T, Optional<T> vs. Void, Optional<Void>

Question

// this declaration / definition of variable is OK, as expected
var i = Optional<Int>.None
var j:Int?

// for the next line of code compiler produce a nice warning
// Variable 'v1' inferred to have type 'Optional<Void>' (aka 'Optional<()>'), which may be unexpected
var v1 = Optional<Void>.None

// but the next sentence doesn't produce any warning
var v2:Void?

// nonoptional version produce the warning 'the same way'
// Variable 'v3' inferred to have type '()', which may be unexpected
var v3 = Void()

// but the compiler feels fine with the next
var v4: Void = Void()

What is the difference? Why is Swift compiler always happy if the type is anything else than 'Void' ?

Answer 1

The key word in the warning is "inferred." Swift doesn't like inferring Void because it's usually not what you meant. But if you explicitly ask for it (: Void) then that's fine, and how you would quiet the warning if it's what you mean.

It's important to recognize which types are inferred and which are explicit. To infer is to "deduce or conclude (information) from evidence and reasoning rather than from explicit statements." It is not a synonym for "guess" or "choose." If the type is ambiguous, then the compiler will generate an error. The type must always be well-defined. The question is whether it is explicitly defined, or defined via inference based on explicit information.

This statement has a type inference:

let x = Foo()

The type of Foo() is explicitly known, but the type of x is inferred based on the type of the entire expression (Foo). It's well defined and completely unambiguous, but it's inferred.

This statement has no type inference:

let x: Foo = Foo()

But also, there are no type inferences here:

var x: Foo? = nil
x = Foo()

The type of x (Foo?) in the second line is explicit because it was explicitly defined in the line above.

That's why some of your examples generate warnings (when there is a Void inference) and others do not (when there is only explicit use of Void). Why do we care about inferred Void? Because it can happen by accident very easily, and is almost never useful. For example:

func foo() {}
let x = foo()

This is legal Swift, but it generates an "inferred to have type '()'" warning.
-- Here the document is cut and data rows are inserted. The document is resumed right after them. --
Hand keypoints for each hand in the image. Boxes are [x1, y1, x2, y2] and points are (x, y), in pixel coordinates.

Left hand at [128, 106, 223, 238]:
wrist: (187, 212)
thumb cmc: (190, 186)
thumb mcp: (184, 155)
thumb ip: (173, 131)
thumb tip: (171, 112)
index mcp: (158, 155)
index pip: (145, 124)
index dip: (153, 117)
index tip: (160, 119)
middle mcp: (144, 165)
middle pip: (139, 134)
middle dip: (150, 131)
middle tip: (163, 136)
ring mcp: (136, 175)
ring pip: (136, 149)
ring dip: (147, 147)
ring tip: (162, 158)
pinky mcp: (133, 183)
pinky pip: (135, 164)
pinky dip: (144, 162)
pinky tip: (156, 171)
This is a very easy error to make. You'd like a warning at least if you try to assign the result of something that doesn't return a result.

So how is it possible that we assign the result of something that doesn't return a result? It's because every function returns a result. We just are allowed to omit that information if the return is Void. It's important to remember that Void does not mean "no type" or "nothing." It is just a typealias for (), which is a tuple of zero elements. It is just as valid a type as Int.
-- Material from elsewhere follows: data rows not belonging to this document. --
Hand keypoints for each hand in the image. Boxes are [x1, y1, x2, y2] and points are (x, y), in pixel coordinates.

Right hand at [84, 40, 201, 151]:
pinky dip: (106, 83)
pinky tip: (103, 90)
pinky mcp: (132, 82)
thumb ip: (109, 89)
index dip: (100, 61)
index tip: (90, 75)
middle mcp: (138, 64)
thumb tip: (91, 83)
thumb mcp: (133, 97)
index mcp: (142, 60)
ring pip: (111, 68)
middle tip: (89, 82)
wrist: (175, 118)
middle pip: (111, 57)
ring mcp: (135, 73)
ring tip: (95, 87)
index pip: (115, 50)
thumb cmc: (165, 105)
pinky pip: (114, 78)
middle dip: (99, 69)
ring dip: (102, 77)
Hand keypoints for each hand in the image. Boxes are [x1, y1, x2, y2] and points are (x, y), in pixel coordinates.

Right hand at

The full form of the above code is:

func foo() -> () { return () }
let x = foo()

This returns the same warning, because it's the same thing. We're allowed to drop the -> () and the return (), but they exist, and so we could assign () to x if we wanted to. But it's incredibly unlikely that we'd want to. We almost certainly made a mistake and the compiler warns us about that. If for some reason we want this behavior, that's fine. It's legal Swift. We just have to be explicit about the type rather than rely on type inference, and the warning will go away:

let x: Void = foo()

Swift is being very consistent in generating warnings in your examples, and you really do want those warnings. It's not arbitrary at all.

---

EDIT: You added different example:

var v = Optional<Void>()

This generates the error: ambiguous use of 'init()'. That's because the compiler isn't certain whether you mean Optional.init() which would be .None, or Optional.init(_ some: ()), which would be .Some(()). Ambiguous types are forbidden, so you get a hard error.

In Swift any value will implicitly convert with it's equivalent 1-tuple. For example, 1 and (1) are different types. The first is an Int and the second is a tuple containing an Int. But Swift will silently convert between these for you (this is why you sometimes see parentheses pop up in surprising places in error messages). So foo() and foo(()) are the same thing. In almost every possible case, that doesn't matter. But in this one case, where the type really is (), that matters and makes things ambiguous.

var i = Optional<Int>()

This unambiguously refers to Optional.init() and returns nil.

Answer 2

The compiler is warning you about the "dummy" type Void, which is actually an alias for an empty tuple (), and which doesn't have too many usages.

If you don't clearly specify that you want your variable to be of type Void, and let the compiler infer the type, it will warn you about this, as it might be you didn't wanted to do this in the first place.

For example:

func doSomething() -> Void {
}

let a = doSomething()

will give you a warning as anyway there's only one possible value doSomething() can return - an empty tuple.

On the other hand,

let a: Void = doSomething()

will not generate a warning as you explicitly tell the compiler that you want a Void variable.